Movies were acquired with an MP SP5 two-photon microscope TCS (Leica) equipped with Mai Tai HP DeepSee lasers (SpectraPhysics), an 8,000-Hz resonant scanner, a 25 × /0.95-NA (numerical aperture) objective, and two NDD and two HyD photomultiplier tubes. Samples were excited at 860 or 890 nm, and multiple fluorophores were imaged with the custom dichroic mirrors with the following collections: SHG, < 440 nm; CFP, 435–485 nm; GFP, 500–520 nm; YFP, 520–550 nm; and rhodamine dextran, 565–605 nm. All imaging studies focused on the perimetrium and myometrium regions of the uterus. Imaging data were processed with Imaris software (versions 7.6.4 and 8.0.1). For the calculation in Fig. 1g, a surface was created for SHG signal and then converted to a distance transformation channel to determine spot distance to the SHG surface at all time points. Determination of mean track velocities (in micrometers per minute) and motility coefficients and other migrational analyses were carried out with MotilityLab (http://www.motilitylab.net/) or a macro⁴⁶. The drift correct function in Imaris and MotilityLab was used to correct for uterine tissue contractions during imaging. In cases where uterine tissue contractions were severe, we injected terbutaline hemisulfate (Sigma-Aldrich), a β-adrenergic agonist, i.p. at 50 mg/kg body weight to achieve transient uterine muscle relaxation. No adverse effect on CD8⁺ T cell surveillance behavior was noted during this short-term terbutaline treatment.

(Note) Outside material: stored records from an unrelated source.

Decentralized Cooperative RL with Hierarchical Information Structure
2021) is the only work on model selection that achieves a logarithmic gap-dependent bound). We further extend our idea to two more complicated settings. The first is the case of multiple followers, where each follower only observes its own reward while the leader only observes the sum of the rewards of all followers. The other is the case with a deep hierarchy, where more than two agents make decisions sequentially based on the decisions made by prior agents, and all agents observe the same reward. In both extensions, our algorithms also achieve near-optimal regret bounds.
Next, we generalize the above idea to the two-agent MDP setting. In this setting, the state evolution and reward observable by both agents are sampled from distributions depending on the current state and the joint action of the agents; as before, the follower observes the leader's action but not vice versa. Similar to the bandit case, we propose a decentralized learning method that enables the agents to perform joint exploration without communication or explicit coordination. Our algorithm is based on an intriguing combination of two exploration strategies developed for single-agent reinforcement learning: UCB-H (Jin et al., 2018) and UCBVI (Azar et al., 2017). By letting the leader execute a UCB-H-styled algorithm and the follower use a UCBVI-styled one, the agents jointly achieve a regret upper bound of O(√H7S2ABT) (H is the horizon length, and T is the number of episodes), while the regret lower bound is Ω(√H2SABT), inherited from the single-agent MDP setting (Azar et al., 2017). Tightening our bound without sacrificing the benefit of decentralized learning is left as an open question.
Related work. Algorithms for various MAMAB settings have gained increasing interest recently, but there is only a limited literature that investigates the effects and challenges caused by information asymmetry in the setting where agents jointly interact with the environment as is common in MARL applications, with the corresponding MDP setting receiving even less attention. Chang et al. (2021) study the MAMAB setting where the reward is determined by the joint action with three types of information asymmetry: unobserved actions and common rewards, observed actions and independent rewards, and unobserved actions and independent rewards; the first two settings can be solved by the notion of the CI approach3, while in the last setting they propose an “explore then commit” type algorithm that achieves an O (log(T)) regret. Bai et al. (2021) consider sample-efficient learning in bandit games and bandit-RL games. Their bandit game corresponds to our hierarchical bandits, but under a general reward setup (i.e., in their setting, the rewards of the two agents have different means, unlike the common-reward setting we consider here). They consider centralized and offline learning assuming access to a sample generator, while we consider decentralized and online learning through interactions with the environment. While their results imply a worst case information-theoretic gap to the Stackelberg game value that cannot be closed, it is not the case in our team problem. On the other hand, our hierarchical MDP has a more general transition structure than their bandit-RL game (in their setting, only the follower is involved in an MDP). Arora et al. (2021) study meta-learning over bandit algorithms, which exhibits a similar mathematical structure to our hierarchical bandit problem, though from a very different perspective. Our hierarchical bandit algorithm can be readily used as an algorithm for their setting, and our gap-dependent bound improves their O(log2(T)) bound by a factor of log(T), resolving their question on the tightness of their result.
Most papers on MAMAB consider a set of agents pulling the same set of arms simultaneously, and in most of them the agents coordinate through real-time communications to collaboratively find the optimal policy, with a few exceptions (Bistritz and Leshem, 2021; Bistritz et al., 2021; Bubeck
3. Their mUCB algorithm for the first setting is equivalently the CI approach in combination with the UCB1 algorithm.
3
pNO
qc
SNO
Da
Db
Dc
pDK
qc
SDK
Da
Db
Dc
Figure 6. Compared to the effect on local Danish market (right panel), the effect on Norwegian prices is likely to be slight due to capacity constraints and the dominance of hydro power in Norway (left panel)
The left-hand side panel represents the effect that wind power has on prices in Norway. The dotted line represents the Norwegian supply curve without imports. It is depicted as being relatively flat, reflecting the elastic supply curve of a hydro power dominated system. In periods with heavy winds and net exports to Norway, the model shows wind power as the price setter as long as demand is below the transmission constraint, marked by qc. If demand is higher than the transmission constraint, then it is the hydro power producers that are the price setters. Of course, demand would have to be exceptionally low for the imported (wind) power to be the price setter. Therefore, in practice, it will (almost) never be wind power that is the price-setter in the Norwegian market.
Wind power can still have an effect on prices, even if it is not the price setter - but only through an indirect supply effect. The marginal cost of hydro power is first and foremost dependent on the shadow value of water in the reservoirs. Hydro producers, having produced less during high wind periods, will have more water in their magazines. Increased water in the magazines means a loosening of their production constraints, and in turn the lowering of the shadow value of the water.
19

Bone marrow chimeras and diphtheria toxin treatment

Bone marrow was harvested from femurs and tibias of CD11c-DTR mice, and 1–2 × 10⁶ bone marrow cells were injected i.v. into recipient mice that had received a lethal irradiation dose of 1,100 cGy. Mice received antibiotics in drinking water for 4 weeks after irradiation and were allowed 8 weeks for full reconstitution of bone marrow, which was confirmed by analysis of donor peripheral cells. We depleted CD11c⁺ cells in the chimeric mice by treating them with an initial dose of 1 μg of DT i.p. and then 0.2 μg of DT i.p. every 2 d until the end of the experiment.

Statistics

If the samples followed a Gaussian distribution, then parametric tests (unpaired two-tailed Student’s t-test for two groups and one-way ANOVA with Tukey’s multiple comparison test for more than two groups) were used. If the samples deviated from a Gaussian distribution, non-parametric tests (Mann-Whitney U-test for two groups, Kruskal-Wallis with Dunn’s multiple comparison test for more than two groups) were used unless otherwise stated. The DAgostino and Pearson omnibus normality test was used to determine whether samples adhered to a Gaussian distribution. Variances between groups were compared by F test and found to be equal. All statistical analysis was done in GraphPad Prism (GraphPad Software Inc.). P < 0.05 was considered significant.

Life Sciences Reporting Summary

Further information on experimental design is available in the Life Sciences Reporting Summary.

Data availability

The data that support the findings of this study are available from the corresponding author upon request.